Пушкин откинулся к спинке кресла, на несколько мгновений закрыл воспаленные от бессонной ночи глаза, потом снова склонился над письмом. Хотел продолжать, но передумал и, отступя, закончил:
«Имею честь быть, господин барон, ваш покорный и послушный слуга.
А. Пушкин».
Запечатав письмо и надписав адрес, Пушкин стиснул пальцы рук и сильно потянулся.
Задетая его локтем книга с шумом упала с полки. И сейчас же из детской послышался плач ребенка.
— Няня, — раздался сонный голос Натальи Николаевны, — унеси Наташеньку в столовую или к сестрице Азиньке, а то спать не дает.
Нянька зашлепала босыми ногами, баюкая плачущую девочку, а навстречу ей уже раздавались торопливые шаги, и голос Александры Николаевны ласково зазвучал:
— Ну, полно, полно, крохотулечка моя! Поди, поди, к тете, пичужечка!

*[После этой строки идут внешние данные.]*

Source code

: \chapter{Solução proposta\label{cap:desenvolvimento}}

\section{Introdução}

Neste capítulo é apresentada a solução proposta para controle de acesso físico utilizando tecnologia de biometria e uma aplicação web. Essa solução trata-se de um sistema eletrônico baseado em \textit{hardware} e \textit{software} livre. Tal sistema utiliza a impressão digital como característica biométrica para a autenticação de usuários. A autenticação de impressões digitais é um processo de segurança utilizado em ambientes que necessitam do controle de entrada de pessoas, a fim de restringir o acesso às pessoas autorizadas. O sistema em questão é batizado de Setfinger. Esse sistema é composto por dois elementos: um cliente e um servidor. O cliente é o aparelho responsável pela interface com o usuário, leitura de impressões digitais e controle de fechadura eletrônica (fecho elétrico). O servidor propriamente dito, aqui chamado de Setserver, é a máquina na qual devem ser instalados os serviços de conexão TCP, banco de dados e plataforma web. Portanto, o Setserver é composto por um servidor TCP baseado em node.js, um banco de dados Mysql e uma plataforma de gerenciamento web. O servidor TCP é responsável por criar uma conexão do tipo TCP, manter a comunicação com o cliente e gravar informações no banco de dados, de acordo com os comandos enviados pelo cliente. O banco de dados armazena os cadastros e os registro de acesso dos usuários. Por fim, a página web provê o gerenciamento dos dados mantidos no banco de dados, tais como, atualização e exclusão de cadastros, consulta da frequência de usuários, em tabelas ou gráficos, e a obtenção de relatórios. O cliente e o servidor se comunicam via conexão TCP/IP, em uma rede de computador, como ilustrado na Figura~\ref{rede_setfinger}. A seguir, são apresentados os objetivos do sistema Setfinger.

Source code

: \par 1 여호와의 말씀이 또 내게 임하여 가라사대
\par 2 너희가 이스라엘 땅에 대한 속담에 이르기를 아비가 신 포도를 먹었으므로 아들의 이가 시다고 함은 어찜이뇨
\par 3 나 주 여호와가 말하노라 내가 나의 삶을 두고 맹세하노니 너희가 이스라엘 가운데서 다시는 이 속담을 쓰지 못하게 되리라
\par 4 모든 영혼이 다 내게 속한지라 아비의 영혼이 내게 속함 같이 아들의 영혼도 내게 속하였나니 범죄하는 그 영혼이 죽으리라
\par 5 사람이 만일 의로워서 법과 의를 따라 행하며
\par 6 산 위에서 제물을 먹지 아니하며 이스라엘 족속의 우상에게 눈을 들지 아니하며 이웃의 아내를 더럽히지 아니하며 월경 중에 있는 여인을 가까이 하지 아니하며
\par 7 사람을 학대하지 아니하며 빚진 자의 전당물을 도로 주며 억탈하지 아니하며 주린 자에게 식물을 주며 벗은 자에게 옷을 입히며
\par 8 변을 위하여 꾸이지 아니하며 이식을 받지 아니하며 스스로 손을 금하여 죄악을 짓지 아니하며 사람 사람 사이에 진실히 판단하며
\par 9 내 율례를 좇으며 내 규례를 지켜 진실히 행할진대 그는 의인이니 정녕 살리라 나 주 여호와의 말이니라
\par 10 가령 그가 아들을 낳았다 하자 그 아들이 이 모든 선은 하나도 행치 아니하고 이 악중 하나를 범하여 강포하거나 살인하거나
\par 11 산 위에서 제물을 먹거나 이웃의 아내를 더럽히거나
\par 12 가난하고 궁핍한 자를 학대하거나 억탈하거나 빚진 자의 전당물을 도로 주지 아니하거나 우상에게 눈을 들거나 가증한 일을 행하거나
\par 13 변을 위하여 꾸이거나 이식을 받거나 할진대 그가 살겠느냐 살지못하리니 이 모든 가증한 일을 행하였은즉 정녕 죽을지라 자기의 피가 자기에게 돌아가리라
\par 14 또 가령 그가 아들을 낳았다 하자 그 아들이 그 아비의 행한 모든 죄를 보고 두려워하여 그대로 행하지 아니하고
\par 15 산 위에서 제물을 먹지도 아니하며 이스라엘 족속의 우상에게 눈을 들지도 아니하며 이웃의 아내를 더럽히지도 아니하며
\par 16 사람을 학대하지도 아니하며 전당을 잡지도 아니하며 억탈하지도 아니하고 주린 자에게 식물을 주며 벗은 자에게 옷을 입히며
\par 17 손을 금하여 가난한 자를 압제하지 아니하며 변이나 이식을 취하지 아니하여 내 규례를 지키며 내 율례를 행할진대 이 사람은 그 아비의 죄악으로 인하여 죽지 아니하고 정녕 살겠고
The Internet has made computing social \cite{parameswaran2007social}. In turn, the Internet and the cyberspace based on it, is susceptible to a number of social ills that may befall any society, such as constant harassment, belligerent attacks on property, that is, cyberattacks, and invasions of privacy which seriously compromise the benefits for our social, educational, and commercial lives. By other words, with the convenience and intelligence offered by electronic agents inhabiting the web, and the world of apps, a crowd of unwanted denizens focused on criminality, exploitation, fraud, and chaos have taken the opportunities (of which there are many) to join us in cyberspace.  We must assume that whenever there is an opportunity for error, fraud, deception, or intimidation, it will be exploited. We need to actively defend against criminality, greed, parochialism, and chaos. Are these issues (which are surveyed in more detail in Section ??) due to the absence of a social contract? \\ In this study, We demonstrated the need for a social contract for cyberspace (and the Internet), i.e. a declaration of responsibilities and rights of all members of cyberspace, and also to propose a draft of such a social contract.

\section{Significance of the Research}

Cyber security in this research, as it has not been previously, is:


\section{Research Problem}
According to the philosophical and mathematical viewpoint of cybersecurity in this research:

«Нежности в ней сколько!» — прислушиваясь к этим словам, подумал Пушкин, и что-то хорошее всколыхнулось у него в груди. Он осторожно приоткрыл дверь в гостиную.
Александра Николаевна в коротеньком капоте и мягких ночных туфлях, сидя в кресле, покачивала ребенка.
— Поди, милая, пошли ко мне Никиту, чтобы давал одеваться, — негромко попросил ее Пушкин.
Через полчаса, освеженный холодным умыванием и крепким, «по-молдавански» сваренным кофе, он вышел из дому, чтобы самому отправить заготовленное Геккерену письмо.
Под вечер доложили о приезде виконта д'Аршиака.
Живое воплощение кодекса дуэльных законов, прямой и чопорный виконт протянул Пушкину узкий конверт, заключавший в себе ответ Геккерена.
Пушкин вскрыл его. Бегло просмотрел первую страницу и, дойдя до строк: «Мне остается только сказать, что виконт д'Аршиак едет к вам, чтобы условиться о месте встречи с бароном Жоржем Геккереном», бросил взгляд еще на фразу в конце письма, написанную рукой Дантеса: «Читано и одобрено мной», и облегченно вздохнул.
— Итак, сначала с сыном, — как бы про себя прошептал он и задумался, глядя поверх виконта.
Тот сдержанно кашлянул.
— Сегодня я пришлю к вам моего секунданта, — сказал Пушкин.
Д'Аршиак поклонился.
— Я буду его ждать у себя на дому до одиннадцати часов вечера. А после — на балу у графини Разумовской.
Вопрос о том, кого пригласить в секунданты, остро встал перед Пушкиным. Он не хотел звать на эту роль никого из друзей — не только потому, что они снова постараются расстроить поединок, но и потому, что за участие в дуэли полагалось строгое наказание.
В этом отношении лучше всего было прибегнуть к содействию иностранного подданного, стоящего вне угрозы русских законов о дуэли. После длительных размышлений Пушкин остановился на секретаре английского посольства Медженисе, с которым был хорошо знаком. Зная, что у графини Разумовской бывает весь дипломатический корпус, он решил у нее на балу переговорить с Медженисом.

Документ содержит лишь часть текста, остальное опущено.